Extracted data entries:
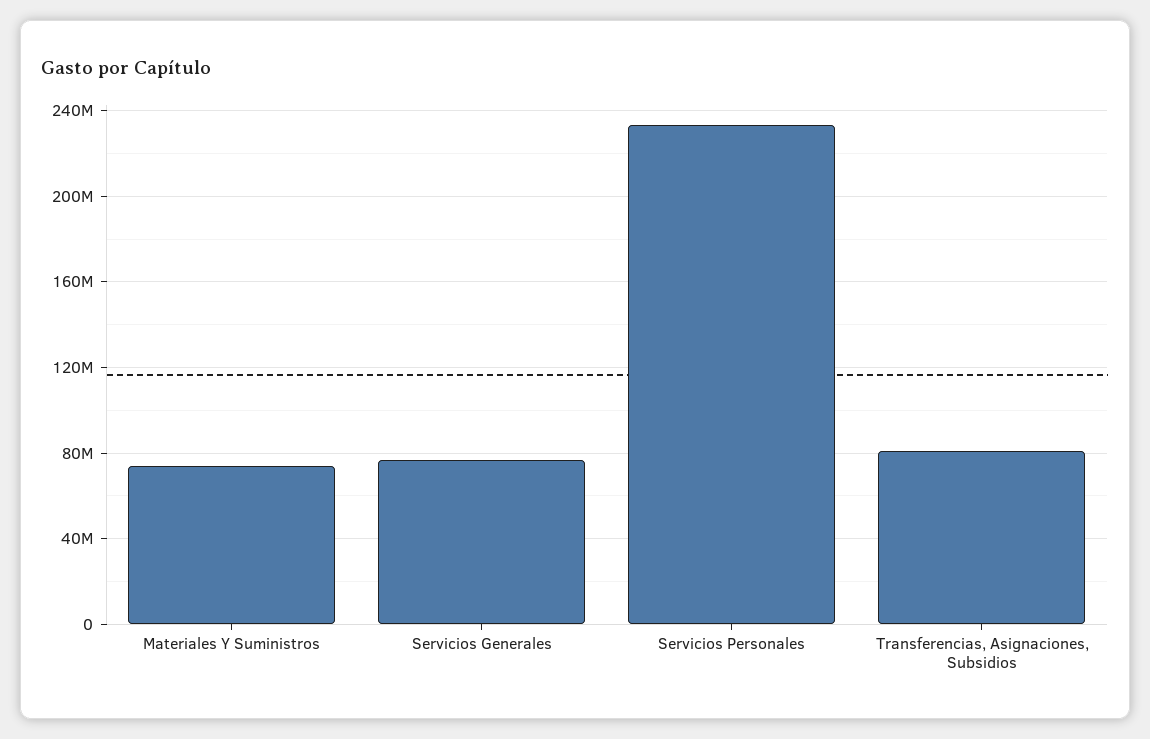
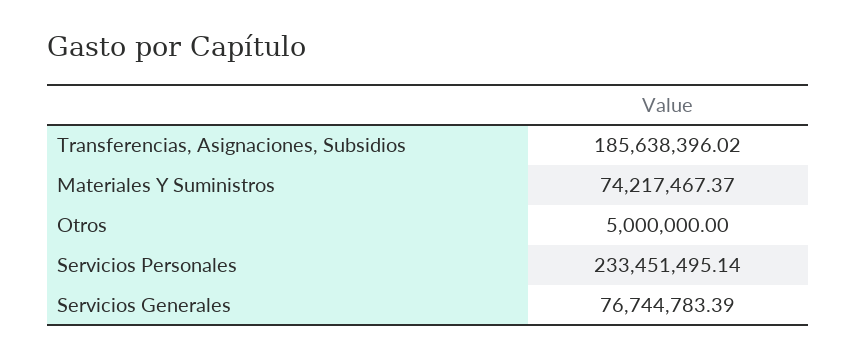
Transferencias, Asignaciones, Subsidios: 80000000 -> 185638396.02
Otros: none -> 5000000

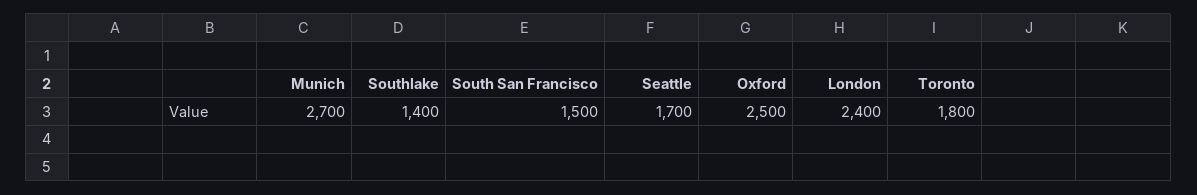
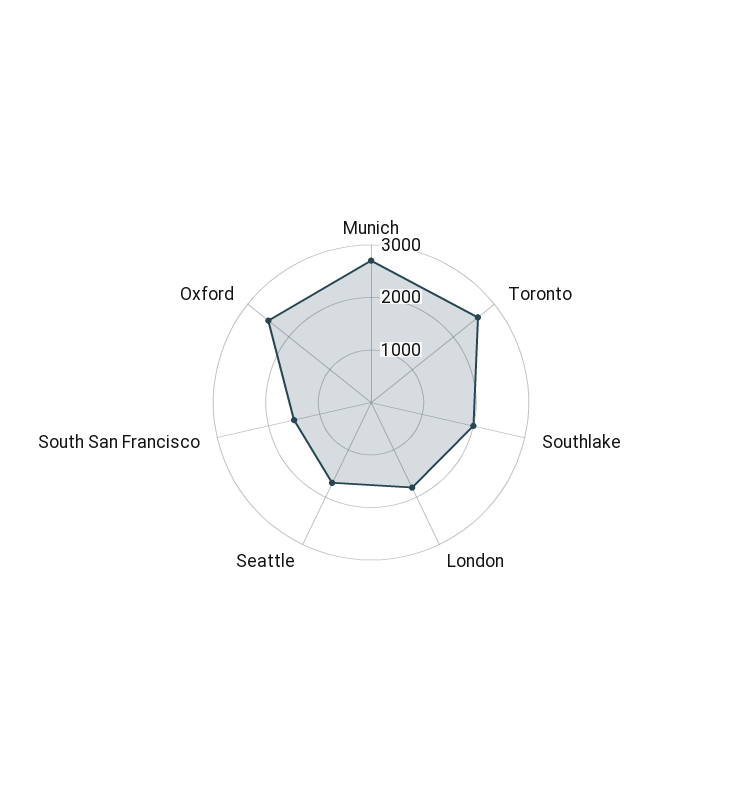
Southlake: 1400 -> 2000
London: 2400 -> 1800
Toronto: 1800 -> 2600

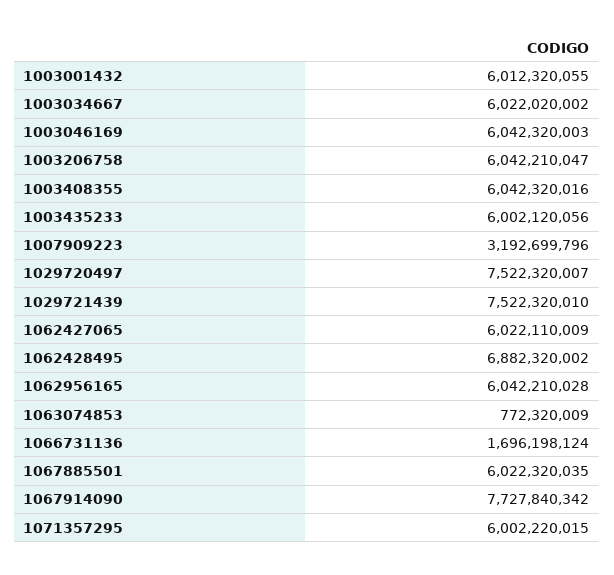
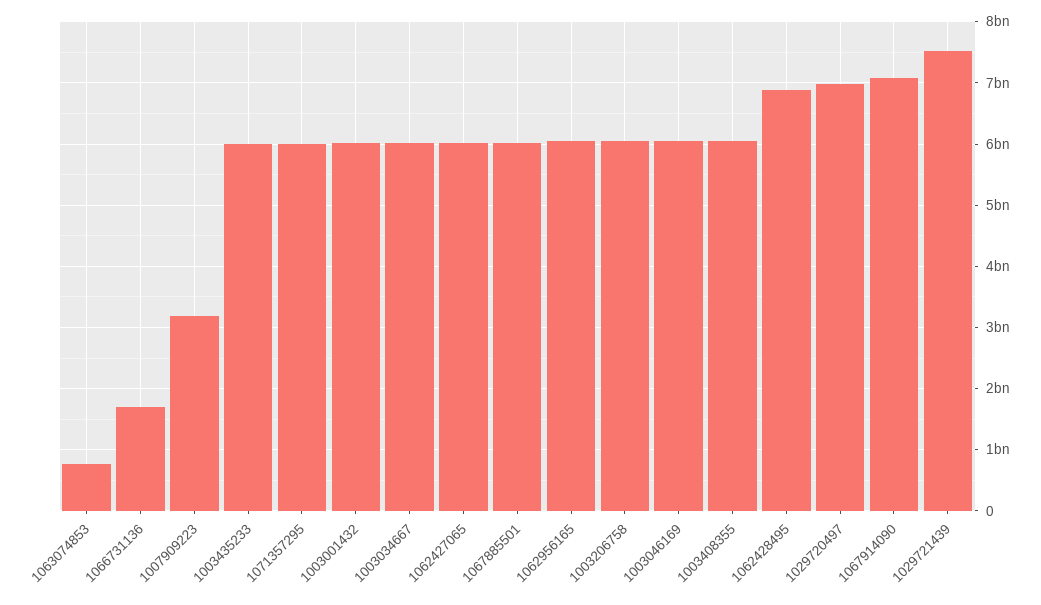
1029720497: 7522320007 -> 7000000000
1067914090: 7727840342 -> 7100000000

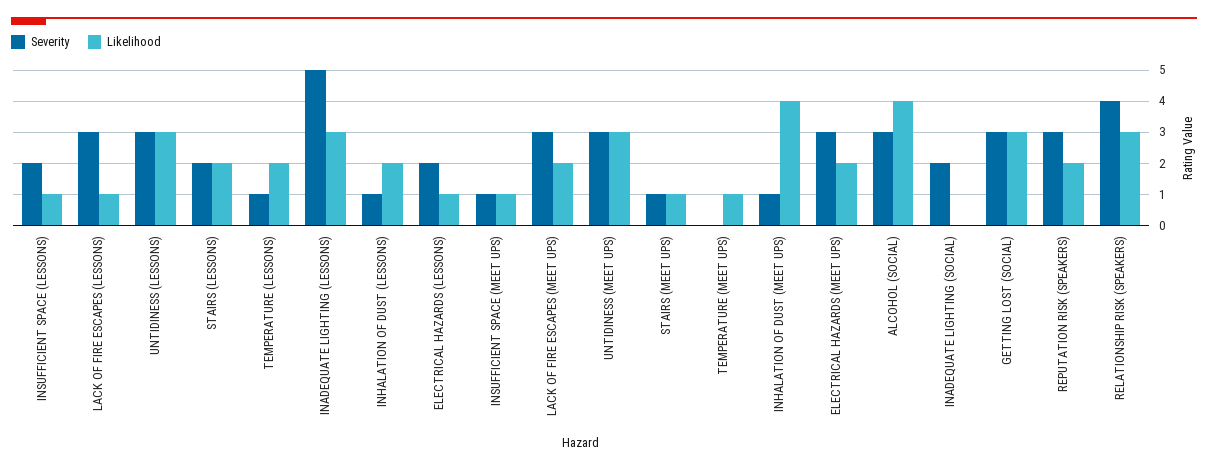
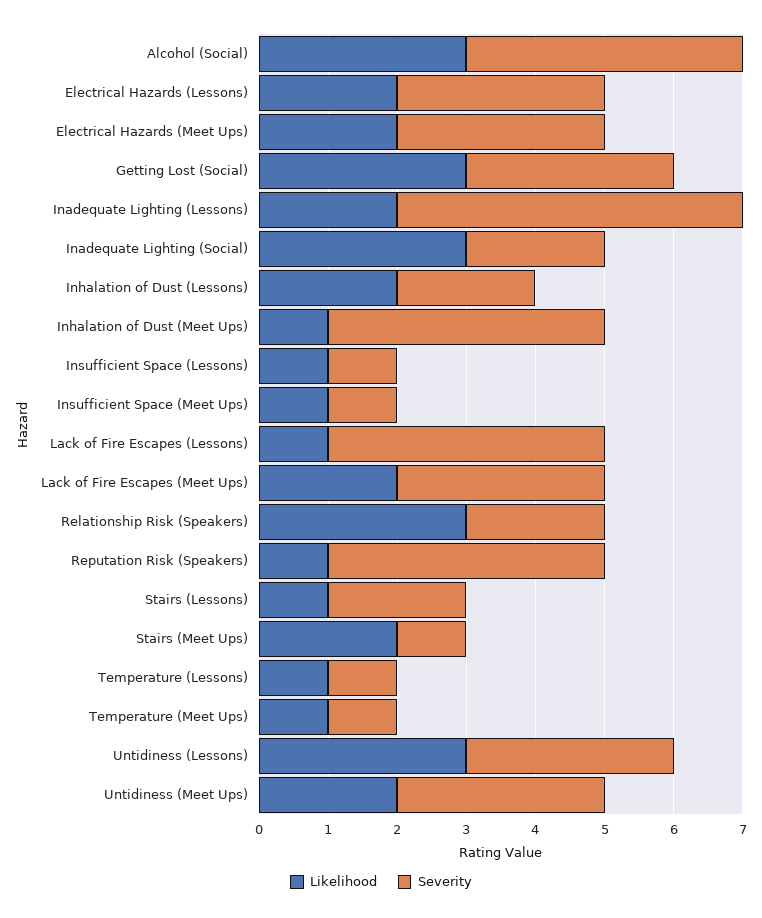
Severity, INSUFFICIENT SPACE (LESSONS): 2 -> 1
Severity, LACK OF FIRE ESCAPES (LESSONS): 3 -> 4
Likelihood, STAIRS (LESSONS): 2 -> 1
Likelihood, TEMPERATURE (LESSONS): 2 -> 1
Likelihood, INADEQUATE LIGHTING (LESSONS): 3 -> 2
Severity, INHALATION OF DUST (LESSONS): 1 -> 2
Severity, ELECTRICAL HAZARDS (LESSONS): 2 -> 3
Likelihood, ELECTRICAL HAZARDS (LESSONS): 1 -> 2
Likelihood, UNTIDINESS (MEET UPS): 3 -> 2
Likelihood, STAIRS (MEET UPS): 1 -> 2
Severity, TEMPERATURE (MEET UPS): 0 -> 1
Severity, INHALATION OF DUST (MEET UPS): 1 -> 4
Likelihood, INHALATION OF DUST (MEET UPS): 4 -> 1
Severity, ALCOHOL (SOCIAL): 3 -> 4
Likelihood, ALCOHOL (SOCIAL): 4 -> 3
Likelihood, INADEQUATE LIGHTING (SOCIAL): 0 -> 3
Severity, REPUTATION RISK (SPEAKERS): 3 -> 4
Likelihood, REPUTATION RISK (SPEAKERS): 2 -> 1
Severity, RELATIONSHIP RISK (SPEAKERS): 4 -> 2

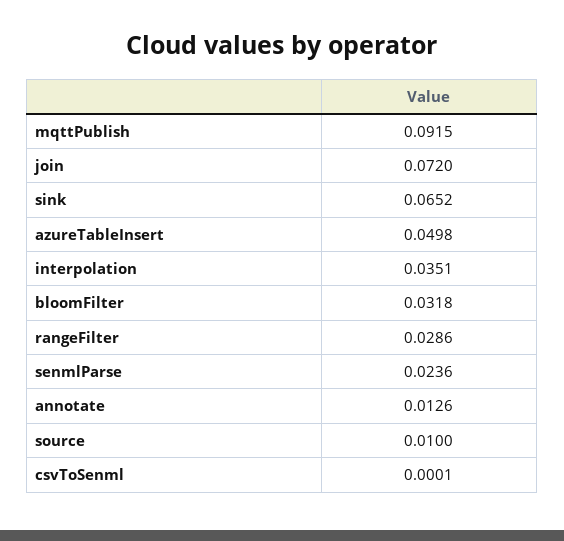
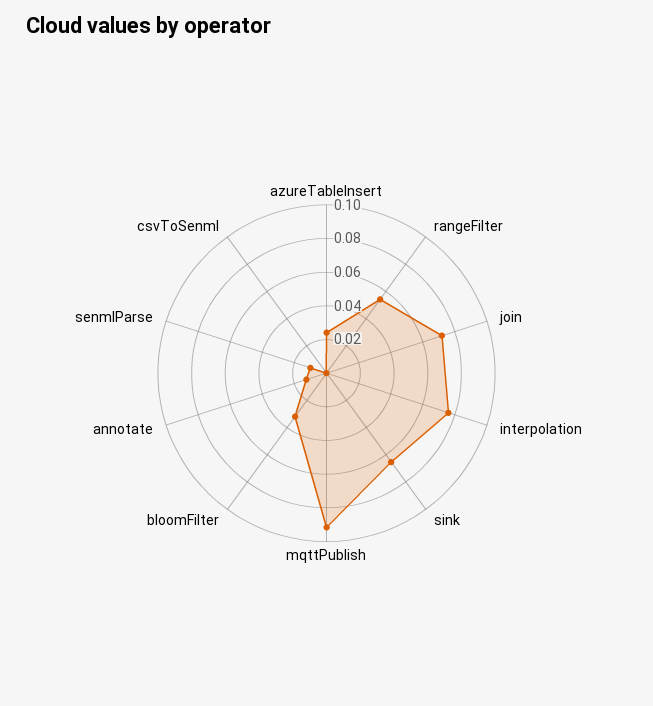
azureTableInsert: 0.0498 -> 0.025
interpolation: 0.0351 -> 0.075
rangeFilter: 0.0286 -> 0.055
senmlParse: 0.0236 -> 0.01
source: 0.01 -> none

Prompt: Looking at the data above, return every line from the one with "Likelihood, TEMPERATURE (LESSONS): 2 -> 1" down to the one with "Likelihood, ELECTRICAL HAZARDS", exactly and inclusively.

Response area:
Likelihood, TEMPERATURE (LESSONS): 2 -> 1
Likelihood, INADEQUATE LIGHTING (LESSONS): 3 -> 2
Severity, INHALATION OF DUST (LESSONS): 1 -> 2
Severity, ELECTRICAL HAZARDS (LESSONS): 2 -> 3
Likelihood, ELECTRICAL HAZARDS (LESSONS): 1 -> 2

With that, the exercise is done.